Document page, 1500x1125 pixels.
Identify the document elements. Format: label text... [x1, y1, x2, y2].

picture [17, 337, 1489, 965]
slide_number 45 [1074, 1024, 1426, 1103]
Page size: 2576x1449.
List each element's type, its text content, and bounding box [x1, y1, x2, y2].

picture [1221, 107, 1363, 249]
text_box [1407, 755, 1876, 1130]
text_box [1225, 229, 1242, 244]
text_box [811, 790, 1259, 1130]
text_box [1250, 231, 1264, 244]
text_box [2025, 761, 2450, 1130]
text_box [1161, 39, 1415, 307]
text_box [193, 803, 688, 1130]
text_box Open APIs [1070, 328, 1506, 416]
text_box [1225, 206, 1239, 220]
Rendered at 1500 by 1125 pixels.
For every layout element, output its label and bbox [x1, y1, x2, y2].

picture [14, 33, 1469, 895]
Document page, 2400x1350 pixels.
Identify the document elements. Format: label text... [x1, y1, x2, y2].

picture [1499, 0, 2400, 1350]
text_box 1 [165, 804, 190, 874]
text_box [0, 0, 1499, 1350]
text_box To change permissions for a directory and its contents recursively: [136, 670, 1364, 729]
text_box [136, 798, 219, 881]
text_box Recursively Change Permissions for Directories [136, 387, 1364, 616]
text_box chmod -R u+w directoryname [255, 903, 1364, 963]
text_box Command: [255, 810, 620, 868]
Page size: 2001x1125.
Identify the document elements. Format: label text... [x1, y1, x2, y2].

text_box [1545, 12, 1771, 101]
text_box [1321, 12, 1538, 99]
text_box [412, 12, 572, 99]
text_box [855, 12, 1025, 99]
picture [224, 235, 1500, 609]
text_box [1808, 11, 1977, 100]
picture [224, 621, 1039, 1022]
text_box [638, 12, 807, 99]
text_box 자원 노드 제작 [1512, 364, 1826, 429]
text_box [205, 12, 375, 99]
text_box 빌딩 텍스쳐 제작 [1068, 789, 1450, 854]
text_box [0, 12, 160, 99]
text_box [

══════════

In the listing above, find each line with the word "pixels" and return it.

Document page, 1500x1125 pixels.
Rendered at 1500 by 1125 pixels.
Document page, 2400x1350 pixels.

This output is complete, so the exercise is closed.